Okay, so that was a rather dramatic introduction, but I truly feel that on Telegraphs in Negative/Mouths Trapped in Static, the follow-up to the band’s debut Sings Reign Rebuilder, Set Fire to Flames really manages to capture the sound of human madness and fright. A collection of field recordings, found sounds, and doomy post-rock spanning two discs, it really succeeds in documenting the environment the band recorded in (an old, rotting barn) and a general feeling of lunacy.

The first disc opens with “Deja, Comme Des Trous De Vent, Comme Reproduit,” which begins with a quiet strumming of guitar that builds to a clanging climax before being taken over by droning keyboards. It’s a strong way to open, and it’s one of the few moments of optimism on an otherwise gloomy album.

What follows is something completely different. “Small Steps Against Inertia/Echo of a Dead End” is an utterly creepy mix of haunting violins and a field recording of someone getting up and leaving their house — the shuffling of keys, scribbling of notes, footsteps, and finally a slamming door. The next two tracks, “Measure De Measure” and the obtusely-titled “Holy Throat Hiss Tracts to the Sedative Hypnotic,” are even more bizarre. The former is nothing more than quiet static and scrapes, and the latter is a weird assembly of field recordings, going from birds chirping to metal squawking to a rather kooky Canadian fellow talking about strange things to French horns to the distant sound of an old film score, like some haunted radio channeling various stations of weirdness.

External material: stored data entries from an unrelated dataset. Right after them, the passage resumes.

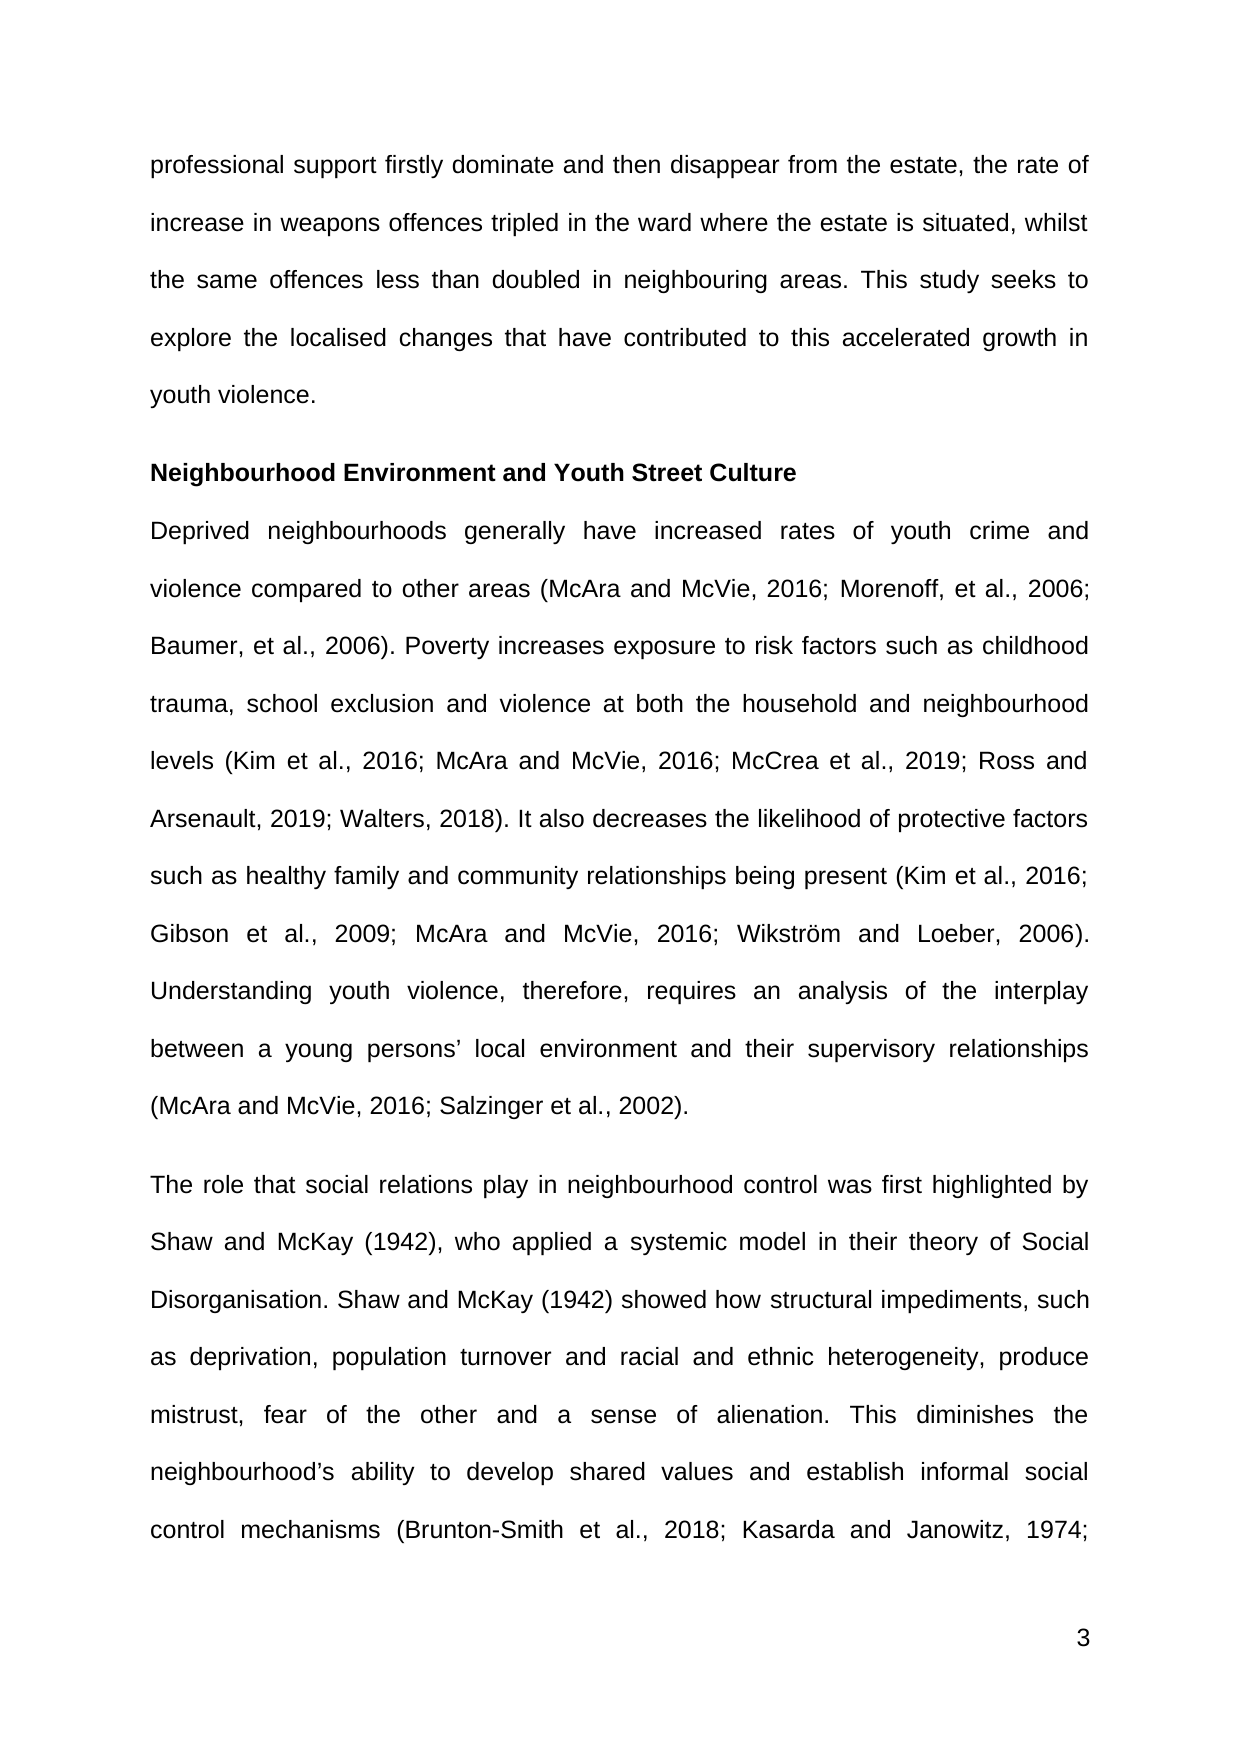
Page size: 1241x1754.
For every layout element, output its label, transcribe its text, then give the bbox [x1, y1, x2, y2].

text Deprived neighbourhoods generally have increased rates of youth crime and violence compared to other areas (McAra and McVie, 2016; Morenoff, et al., 2006; Baumer, et al., 2006). Poverty increases exposure to risk factors such as childhood trauma, school exclusion and violence at both the household and neighbourhood levels (Kim et al., 2016; McAra and McVie, 2016; McCrea et al., 2019; Ross and Arsenault, 2019; Walters, 2018). It also decreases the likelihood of protective factors such as healthy family and community relationships being present (Kim et al., 2016; Gibson et al., 2009; McAra and McVie, 2016; Wikström and Loeber, 2006). Understanding youth violence, therefore, requires an analysis of the interplay between a young persons’ local environment and their supervisory relationships (McAra and McVie, 2016; Salzinger et al., 2002). [150, 516, 1090, 1120]
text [150, 150, 1090, 409]
subtitle Neighbourhood Environment and Youth Street Culture [150, 458, 1090, 487]
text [150, 1170, 1090, 1543]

After all that madness, the group finally returns with some real music on the amazing “When Sorrow Shoots Her Darts.” A cinematic piece of guitars, strings, and drums, it’s almost overwhelming in its sadness and beauty. The group gets even darker on “In Prelight Isolate,” a long piece of screeching strings that would be a perfect soundtrack to any scary movie. The disc ends with “Tehran In Seisure/Telegraphs In Negative,” nearly six minutes of rumbling engine noises and strangely beautiful telegraph beeps.

The second disc is the stronger of the two, having more moments of actual “music” and less field recordings. The opener “Your Guts Are Like Mine” is a pretty, sad song of dangling Western guitar, followed by two long songs that, like “In Prelight Isolate” before them, really exemplify what I meant by the disc being a documentation of insanity. “Fukt Perkusiv/Something About Bad Drugs, Schizophrenics And Grain Silos…” gives the disc some much-needed percussion with its jerking guitar and almost tribal drum beat, and it’s just about one of the weirdest things I’ve ever heard. “Sleep Maps” is a long, haunting, droning piece of guitar and keyboard noise and the occasional mournful violin, and it brings to mind the feelings of wide-eyed-but-sleepy madness one gets when they haven’t slept for days.

After a middle section of more field recordings and sounds, disc two ends with four of the best tracks on either disc. “And the Birds Are About to Bust Their Guts With Singing” is a delicate song, with music-box chimes and strings, while “Rites of Spring Reverb” is another great cinematic piece of tragic strings and reverb guitar. Of all the field recordings on the album, “Mouths Trapped in Static” is probably the best, and certainly the most unique. A boyfriend and girlfriend talk over the phone about who-knows-what, with their voices being eaten up by moments of complete silence. The effect is at once sweet and sad.

The album’s crowning achievement, though, lies at its very end. The awesomely-titled “This Thing Between Us Is a Rickety Bridge of Impossible Crossing/Bonfires for Nobody…” is a simple piece of reverbed guitar notes floating out of clouds of static. It’s repetitive and little more than a few notes, but I find it to be one of the most beautiful and heart-wrenching pieces of music I’ve ever heard, instrumental or otherwise. Were it not for the sound of a distorted cheer (or is it scream?) at the end of the song — a light at the end of the tunnel — I’m not sure if I could take it.

With all that said, there are definitely things that could be improved on this album. The band probably could have trimmed it down onto one, 70-minute disc, rather than spanning it over two, and I could do without some of the field recordings. With so little actual “music,” most would probably feel it’s not even worth purchasing. The word “pretentious” gets thrown around a lot these days, especially when talking about post-rock, but many would find that it’s actually applicable here. How much you like it depends how much you can tolerate ambience and sound exploration.

Despite this, I feel that the album’s strong points outweigh its weaker spots, and overall I find it to be an amazing album. Maybe it’s because I have a morbid fascination with insanity, or maybe it’s because I have had some experience with it myself, but for whatever reason, I really like Telegraphs in Negative/Mouths Trapped in Static, which manages to capture the sound of losing it more than any other release I’ve heard. It’s definitely not for everyone, but if you’re looking to hear a good documentation of madness and weirdness, or looking for the musical equivalent of all the voices you hear in your head, this is definitely a disc to get.